After spending countless hours trying to master my blog “LetsDiscussIt” and bring the website (justinswebsite.org) up to date, with all the bells and whistles now available, I’ve come to a painful discovery. I’m not technically up to the job. In the process, I learned the difference between WordPress.com (that I have been trying to master, and run on my own) and WordPress.org, which is the venue of choice for those who are really smart about web page development, for blogging, for self-promotion, and especially, for selling products. I also learned that the site I bought, with a special domain suffix I paid extra for, that made my account ‘premium’ to include premium support, doesn’t include any personalized help. When I managed a few times to contact a few “Happiness Engineers” at the help site here (who are all part-time, and work from their homes), all they could give me were various ready-made tutorial documents, which are full of jargon, incomprehensible to the uninitiated, and dealt with every problem but the one I was trying to solve. And these included endless solicitations to spend more money on various add-on’s, widgets, and groovy upgrade options for making my site more noticeable and effective.

In this era of user-friendly computers and smart phones that do everything for you except let you communicate with another human face-to-face, WordPress is amazingly opaque. Yet those tech savvy people who get into the WordPress.org camp represent a huge percentage of the websites around the globe – about 25% in fact – including the sites I go to for the most valuable and thoughtful information (definitely not to be found on corporate new sources, either print or TV). Now I know what ‘webmaster’ means!

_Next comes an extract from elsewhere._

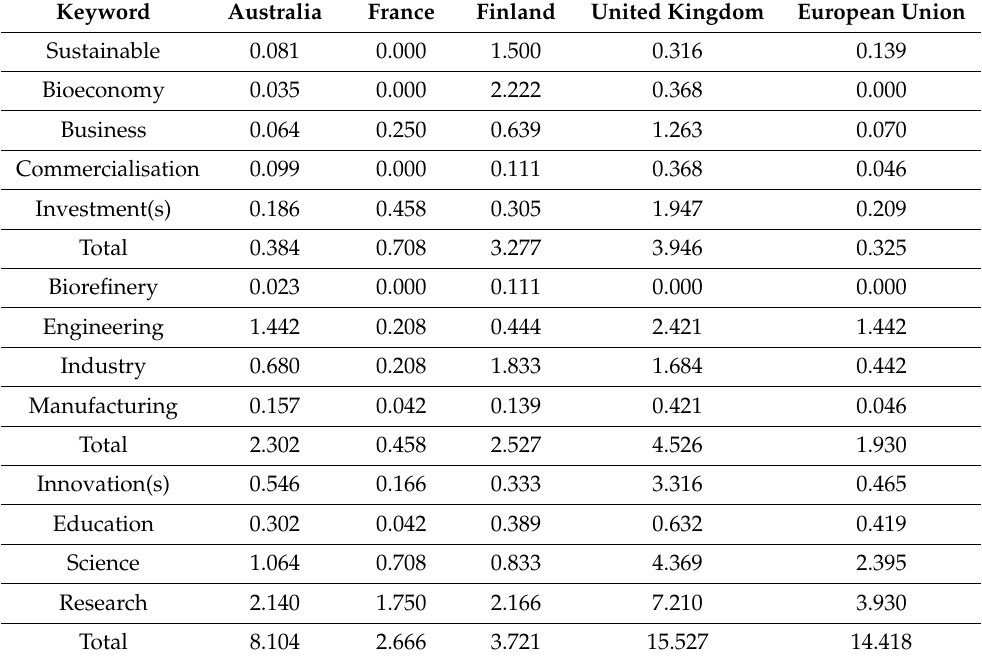
Table 1. Word analysis of synthetic biology roadmaps. The words are loosely grouped into three groups, the first being bioeconomy and commerce-based, the second being engineering and industry- based, and the third being science and research-based. The numbers represent the number of times each keyword appears per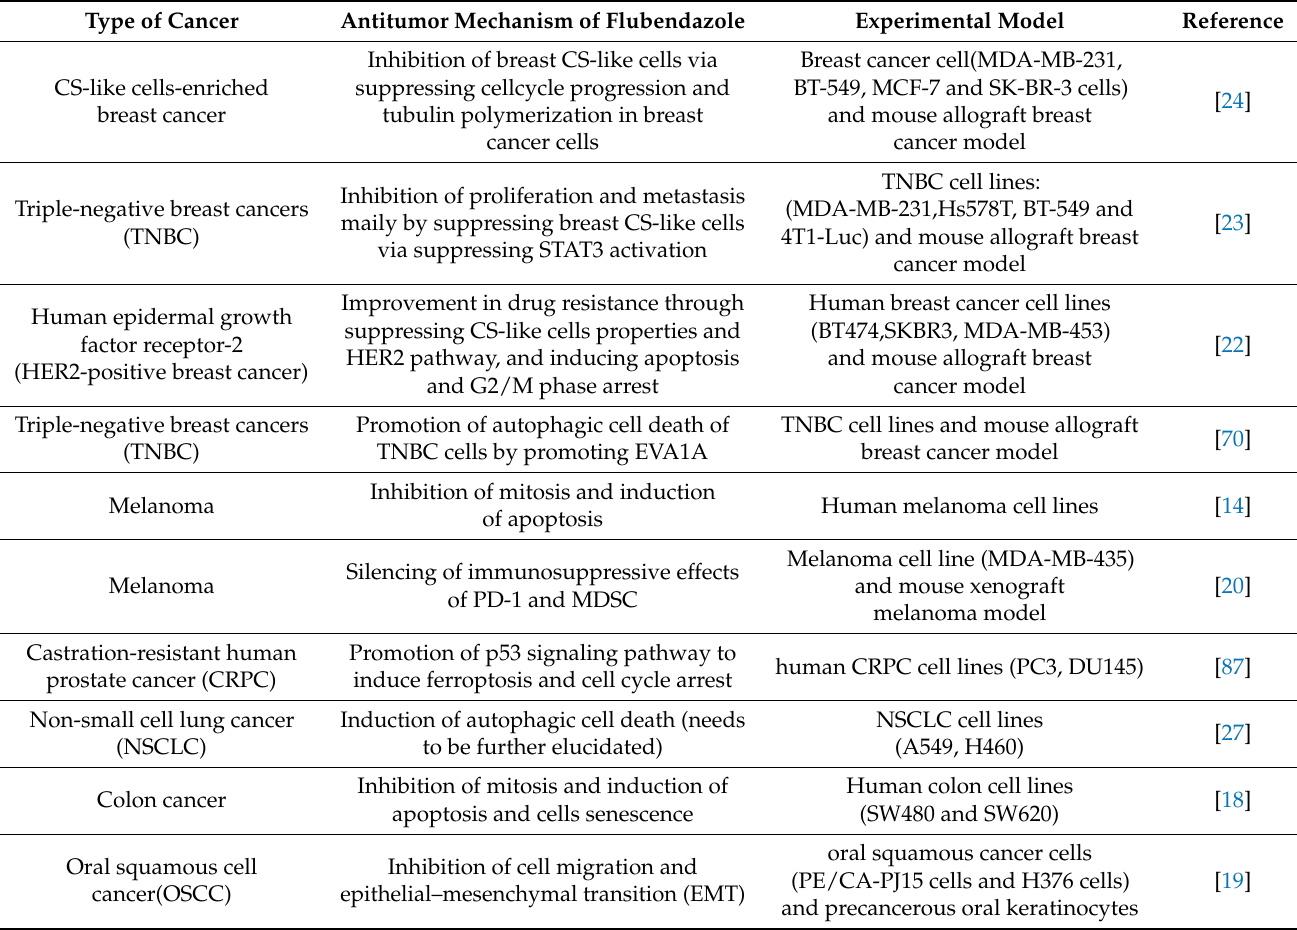
Table 1. Summary of antitumor effects of flubendazole in different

In surfing the web, trying to get outside help, I came across the attached web page, which is one professional writer’s humorous and instructive blog post about his own painful experience, trying to become a happiness engineer, when his books weren’t selling. He helped me to see how my efforts to overachieve have been an expression of needless ego. By the way, the company that owns WocrdPress is named Automattic (2 t’s), and has only 200 employees! Not surprising they don’t have personalized help sessions face to face.

A couple days ago, I met my son’s friend, Joe, who is an IT contractor, and a kind fellow. In one hour-long session, by phone and ‘remote control,’ he worked wonders for my comprehension,  and spirits. Back on  track, with high hopes, I’ll carry on a bit longer, to see if it works (bells and whistles not included, if  possible).

If I end up abandoning this ship, fare you well. I still think it’s a nice idea.